Here is what I really didn't like – the cover of my hard copy book where Kenny is shown in a dress which she never wore, sitting on the porch of the duplex with the wrong house number on the door! Grrrr. I hate that kind of messed up detail.

Monday, May 20, 2013

THE ROAD – Cormac McCarthy


This 2007 winner of the Pulitzer prize is dark and murky, hard, and yet tender. Apparently I simply cannot stop reading post-apocalyptic fiction and I continue to marvel at a good story presented to me by great authors. We will discuss this work on May 20 at the Jay County Public Library and I am almost certain that the very proper good ladies of group will mostly not like it, and perhaps there will be only a few of us who finished it. Update to follow this post after group. That being noted, I loved it and read it twice.

It is disconcerting always to begin a book by an author who uses no quotation marks and haphazardly interjects apostrophes, but one soon gets used to it and it doesn't keep the reader from knowing what is being said or who is speaking. However, I would like to know the reasoning for this style of writing.

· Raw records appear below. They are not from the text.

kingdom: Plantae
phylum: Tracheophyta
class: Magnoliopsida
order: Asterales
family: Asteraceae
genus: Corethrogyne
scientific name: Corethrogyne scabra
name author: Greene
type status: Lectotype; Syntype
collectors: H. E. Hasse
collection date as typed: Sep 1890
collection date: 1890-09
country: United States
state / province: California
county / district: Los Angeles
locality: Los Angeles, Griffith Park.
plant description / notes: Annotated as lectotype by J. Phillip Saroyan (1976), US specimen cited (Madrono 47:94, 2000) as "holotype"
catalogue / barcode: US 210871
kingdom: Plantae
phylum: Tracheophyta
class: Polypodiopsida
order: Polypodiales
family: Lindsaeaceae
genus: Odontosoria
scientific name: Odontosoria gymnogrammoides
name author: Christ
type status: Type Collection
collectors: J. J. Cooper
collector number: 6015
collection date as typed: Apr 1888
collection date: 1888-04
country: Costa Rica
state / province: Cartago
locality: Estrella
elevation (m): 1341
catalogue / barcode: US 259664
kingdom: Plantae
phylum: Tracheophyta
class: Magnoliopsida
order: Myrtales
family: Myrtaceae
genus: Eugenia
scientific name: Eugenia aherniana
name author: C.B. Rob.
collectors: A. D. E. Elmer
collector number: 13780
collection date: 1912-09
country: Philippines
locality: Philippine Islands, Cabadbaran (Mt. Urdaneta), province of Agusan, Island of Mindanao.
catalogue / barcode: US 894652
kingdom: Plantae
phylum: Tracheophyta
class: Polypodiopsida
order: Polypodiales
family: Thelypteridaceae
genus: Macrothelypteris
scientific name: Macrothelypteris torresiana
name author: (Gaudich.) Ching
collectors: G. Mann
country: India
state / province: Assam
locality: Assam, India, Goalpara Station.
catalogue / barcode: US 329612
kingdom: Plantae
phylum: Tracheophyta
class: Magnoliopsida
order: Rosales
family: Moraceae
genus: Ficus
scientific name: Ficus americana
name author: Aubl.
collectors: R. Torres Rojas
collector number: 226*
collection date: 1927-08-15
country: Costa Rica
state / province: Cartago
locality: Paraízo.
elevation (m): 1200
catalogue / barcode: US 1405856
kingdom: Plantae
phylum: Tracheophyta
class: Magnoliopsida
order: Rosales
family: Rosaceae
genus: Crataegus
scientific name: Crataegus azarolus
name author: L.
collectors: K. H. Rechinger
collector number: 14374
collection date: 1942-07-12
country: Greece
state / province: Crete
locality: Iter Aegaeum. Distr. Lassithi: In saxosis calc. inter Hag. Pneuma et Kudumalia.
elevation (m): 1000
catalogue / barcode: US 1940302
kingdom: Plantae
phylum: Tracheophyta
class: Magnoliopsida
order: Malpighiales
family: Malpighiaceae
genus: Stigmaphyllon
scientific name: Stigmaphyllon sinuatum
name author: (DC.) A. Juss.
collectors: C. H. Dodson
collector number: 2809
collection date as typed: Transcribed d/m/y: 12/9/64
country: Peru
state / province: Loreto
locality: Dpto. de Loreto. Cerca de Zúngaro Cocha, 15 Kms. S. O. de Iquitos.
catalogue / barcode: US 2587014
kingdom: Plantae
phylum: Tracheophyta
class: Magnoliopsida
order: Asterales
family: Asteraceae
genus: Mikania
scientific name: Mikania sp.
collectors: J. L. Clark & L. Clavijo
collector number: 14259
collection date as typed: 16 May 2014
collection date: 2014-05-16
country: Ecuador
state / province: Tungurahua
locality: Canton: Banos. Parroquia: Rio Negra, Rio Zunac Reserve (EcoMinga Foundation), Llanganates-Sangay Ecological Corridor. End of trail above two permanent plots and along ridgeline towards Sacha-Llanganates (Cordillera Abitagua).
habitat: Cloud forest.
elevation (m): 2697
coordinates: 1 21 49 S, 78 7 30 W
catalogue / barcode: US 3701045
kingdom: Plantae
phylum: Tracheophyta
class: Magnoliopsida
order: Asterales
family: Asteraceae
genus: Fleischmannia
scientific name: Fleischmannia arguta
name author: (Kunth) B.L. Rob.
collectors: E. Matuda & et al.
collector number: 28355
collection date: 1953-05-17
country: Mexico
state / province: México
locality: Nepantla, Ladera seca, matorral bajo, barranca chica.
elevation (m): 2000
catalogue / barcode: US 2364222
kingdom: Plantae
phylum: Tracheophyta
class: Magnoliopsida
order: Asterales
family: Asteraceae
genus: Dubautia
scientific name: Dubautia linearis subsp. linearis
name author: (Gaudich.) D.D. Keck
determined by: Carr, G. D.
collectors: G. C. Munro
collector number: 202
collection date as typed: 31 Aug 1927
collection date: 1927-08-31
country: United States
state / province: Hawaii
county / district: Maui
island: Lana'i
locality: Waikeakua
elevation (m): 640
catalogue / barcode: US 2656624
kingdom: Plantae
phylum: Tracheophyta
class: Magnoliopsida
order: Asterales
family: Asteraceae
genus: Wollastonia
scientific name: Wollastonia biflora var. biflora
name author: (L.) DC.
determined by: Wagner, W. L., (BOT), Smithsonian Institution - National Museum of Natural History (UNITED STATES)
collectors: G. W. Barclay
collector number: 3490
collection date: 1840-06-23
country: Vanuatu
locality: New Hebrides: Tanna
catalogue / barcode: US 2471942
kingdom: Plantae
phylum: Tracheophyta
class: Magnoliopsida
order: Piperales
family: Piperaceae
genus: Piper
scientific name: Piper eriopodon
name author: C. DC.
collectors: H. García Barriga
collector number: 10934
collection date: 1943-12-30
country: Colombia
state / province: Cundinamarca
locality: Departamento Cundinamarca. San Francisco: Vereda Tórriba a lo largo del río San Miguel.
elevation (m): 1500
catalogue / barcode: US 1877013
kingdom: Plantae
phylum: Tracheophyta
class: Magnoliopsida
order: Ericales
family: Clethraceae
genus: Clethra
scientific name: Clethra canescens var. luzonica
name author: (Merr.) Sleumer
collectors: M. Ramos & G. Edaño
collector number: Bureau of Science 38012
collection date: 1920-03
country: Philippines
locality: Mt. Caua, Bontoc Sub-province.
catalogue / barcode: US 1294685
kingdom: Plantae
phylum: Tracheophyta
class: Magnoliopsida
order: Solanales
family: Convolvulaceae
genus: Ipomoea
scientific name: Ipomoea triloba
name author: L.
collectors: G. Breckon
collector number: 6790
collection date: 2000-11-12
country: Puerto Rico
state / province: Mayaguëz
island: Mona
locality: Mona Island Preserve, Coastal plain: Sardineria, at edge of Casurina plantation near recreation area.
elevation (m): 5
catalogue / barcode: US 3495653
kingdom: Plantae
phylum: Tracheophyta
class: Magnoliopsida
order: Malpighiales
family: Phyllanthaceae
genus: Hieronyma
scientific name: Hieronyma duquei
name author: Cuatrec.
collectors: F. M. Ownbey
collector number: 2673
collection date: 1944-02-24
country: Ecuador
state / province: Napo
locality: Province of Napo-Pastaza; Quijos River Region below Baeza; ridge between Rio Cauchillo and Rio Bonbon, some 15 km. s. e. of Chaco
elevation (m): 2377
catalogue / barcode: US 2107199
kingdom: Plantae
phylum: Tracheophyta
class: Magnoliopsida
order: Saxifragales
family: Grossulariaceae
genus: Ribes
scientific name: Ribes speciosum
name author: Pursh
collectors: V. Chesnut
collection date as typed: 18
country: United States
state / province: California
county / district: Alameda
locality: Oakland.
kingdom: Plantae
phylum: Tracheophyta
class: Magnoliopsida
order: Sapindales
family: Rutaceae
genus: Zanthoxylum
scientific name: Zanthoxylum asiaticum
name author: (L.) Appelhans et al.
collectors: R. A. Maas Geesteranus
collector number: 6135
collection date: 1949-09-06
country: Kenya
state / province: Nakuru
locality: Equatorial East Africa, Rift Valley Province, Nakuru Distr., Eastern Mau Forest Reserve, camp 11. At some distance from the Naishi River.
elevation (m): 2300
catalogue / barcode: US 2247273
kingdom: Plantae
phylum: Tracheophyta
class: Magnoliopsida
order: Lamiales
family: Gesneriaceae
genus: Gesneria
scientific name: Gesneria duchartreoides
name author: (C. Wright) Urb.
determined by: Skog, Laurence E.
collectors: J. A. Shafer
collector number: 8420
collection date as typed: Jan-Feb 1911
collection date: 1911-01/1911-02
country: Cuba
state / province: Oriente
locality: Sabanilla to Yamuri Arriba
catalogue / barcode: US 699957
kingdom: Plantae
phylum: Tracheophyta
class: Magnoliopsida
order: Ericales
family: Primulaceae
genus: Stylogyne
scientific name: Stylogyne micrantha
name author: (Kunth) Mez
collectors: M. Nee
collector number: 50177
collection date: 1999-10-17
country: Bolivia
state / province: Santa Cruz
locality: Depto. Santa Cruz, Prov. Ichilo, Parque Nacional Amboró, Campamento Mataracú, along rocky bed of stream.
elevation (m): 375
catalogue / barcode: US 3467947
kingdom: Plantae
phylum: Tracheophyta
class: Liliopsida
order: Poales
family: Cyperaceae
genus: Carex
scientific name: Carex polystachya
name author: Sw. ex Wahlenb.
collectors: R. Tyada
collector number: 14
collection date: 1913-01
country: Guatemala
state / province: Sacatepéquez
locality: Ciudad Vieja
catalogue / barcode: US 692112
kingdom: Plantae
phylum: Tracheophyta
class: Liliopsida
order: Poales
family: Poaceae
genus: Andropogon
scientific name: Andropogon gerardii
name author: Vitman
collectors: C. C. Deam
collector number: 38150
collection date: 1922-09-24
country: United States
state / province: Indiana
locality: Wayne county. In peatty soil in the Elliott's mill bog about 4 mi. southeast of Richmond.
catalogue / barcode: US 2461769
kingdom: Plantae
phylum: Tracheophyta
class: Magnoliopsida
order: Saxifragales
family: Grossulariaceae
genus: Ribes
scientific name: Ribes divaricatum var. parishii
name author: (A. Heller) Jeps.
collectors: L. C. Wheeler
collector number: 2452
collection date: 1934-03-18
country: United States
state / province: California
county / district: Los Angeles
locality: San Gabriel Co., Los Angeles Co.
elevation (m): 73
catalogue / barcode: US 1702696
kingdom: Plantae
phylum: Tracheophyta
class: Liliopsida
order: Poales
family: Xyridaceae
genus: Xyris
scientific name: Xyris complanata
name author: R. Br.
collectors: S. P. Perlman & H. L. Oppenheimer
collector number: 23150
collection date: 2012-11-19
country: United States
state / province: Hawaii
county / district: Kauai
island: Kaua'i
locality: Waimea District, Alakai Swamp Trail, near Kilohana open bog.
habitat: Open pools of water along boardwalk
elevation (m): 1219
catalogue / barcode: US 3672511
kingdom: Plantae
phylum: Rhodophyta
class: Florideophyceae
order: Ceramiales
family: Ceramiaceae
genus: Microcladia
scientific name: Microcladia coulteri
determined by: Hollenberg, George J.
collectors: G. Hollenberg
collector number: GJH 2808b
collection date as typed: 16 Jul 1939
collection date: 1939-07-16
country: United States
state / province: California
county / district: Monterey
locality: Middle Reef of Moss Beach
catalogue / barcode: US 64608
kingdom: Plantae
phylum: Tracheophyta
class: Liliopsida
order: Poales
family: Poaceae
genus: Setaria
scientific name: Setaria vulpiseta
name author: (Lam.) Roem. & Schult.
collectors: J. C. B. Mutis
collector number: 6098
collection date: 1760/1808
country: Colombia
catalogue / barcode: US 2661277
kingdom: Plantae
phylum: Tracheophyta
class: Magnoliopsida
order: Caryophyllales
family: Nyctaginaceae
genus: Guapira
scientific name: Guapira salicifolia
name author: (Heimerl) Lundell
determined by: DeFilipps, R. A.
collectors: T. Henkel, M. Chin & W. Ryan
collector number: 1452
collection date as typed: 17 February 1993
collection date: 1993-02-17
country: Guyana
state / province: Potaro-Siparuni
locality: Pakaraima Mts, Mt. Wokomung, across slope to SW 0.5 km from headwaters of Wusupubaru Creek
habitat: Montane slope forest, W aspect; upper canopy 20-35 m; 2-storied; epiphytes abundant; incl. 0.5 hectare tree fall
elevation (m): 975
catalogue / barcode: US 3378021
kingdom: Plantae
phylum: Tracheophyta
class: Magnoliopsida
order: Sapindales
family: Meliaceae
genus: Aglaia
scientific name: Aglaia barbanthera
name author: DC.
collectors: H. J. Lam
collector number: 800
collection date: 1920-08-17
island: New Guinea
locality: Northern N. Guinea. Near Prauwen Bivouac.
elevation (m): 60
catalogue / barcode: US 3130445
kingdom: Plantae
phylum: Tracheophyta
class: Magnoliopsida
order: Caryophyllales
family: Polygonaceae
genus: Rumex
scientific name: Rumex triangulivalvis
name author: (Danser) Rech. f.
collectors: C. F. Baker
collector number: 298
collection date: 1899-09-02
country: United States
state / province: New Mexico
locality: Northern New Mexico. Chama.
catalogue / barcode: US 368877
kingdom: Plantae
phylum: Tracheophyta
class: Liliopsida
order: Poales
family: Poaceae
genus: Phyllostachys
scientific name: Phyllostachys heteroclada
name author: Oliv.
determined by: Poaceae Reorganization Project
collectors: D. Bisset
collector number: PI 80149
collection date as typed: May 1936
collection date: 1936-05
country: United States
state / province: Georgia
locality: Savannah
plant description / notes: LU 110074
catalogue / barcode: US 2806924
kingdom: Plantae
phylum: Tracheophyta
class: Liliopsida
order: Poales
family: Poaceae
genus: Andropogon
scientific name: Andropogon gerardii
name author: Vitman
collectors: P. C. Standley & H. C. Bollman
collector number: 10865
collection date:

I was hooked on page one with the line, “Like Pilgrims in a fable swallowed up and lost among the inward parts of a granitic beast.” For pilgrims they are and the “granitic beast” is actually the post apocalyptic world they are stuck in. My first sticky note was on page 5, “They set out along the blacktop in the gun-metal light, shuffling through the ash, each the other's world entire,” and already I knew that the-end-of-the-world-as-we-know-it has happened, years have gone by in a type of nuclear winter, and the boy and his father are seeking people and refuge. Reading a book with sparse wording so full of emotion and clear imagery is fun. I admire a writer that can do that so well. It is clear to me why so many say The Road is too dark, too depressing, and yes even boring. Those readers are looking for escape, or plot driven intrigue, or intricate characters. But it is also good to read for the nugget of wisdom hidden in a good story, and a book to make you wonder about what it would be like if the end did come, without codling the reader and making things come out too easily or unbelievably. That is what usually happens in YA lit and we should be beyond that.

McCarthy makes the reader afraid, and makes one able to anticipate what is going to be down the road when the boy and his father trek on. There are cannibals, marauders, dead carcasses aplenty, much dirty rain, and many cold nights. The father teaches the boy lessons as they travel and also tries sometimes to shelter him from the most ugly or evil for as he says more than once in this book, “...the things you put in our head are there forever.” One can see and feel the textures and colors, and even feel the cold through McCarthy's creative use of language like, “cauterized terrain,” “vestibular calculations,” and “cold autistic dark.”

There are warm scenes also showing the total love and devotion of a parent for a child and a belief that goodness is there but you may have to search for it. Honestly, I don't know why so many people shy away from the tale noir. I find a great dark tale fascinating.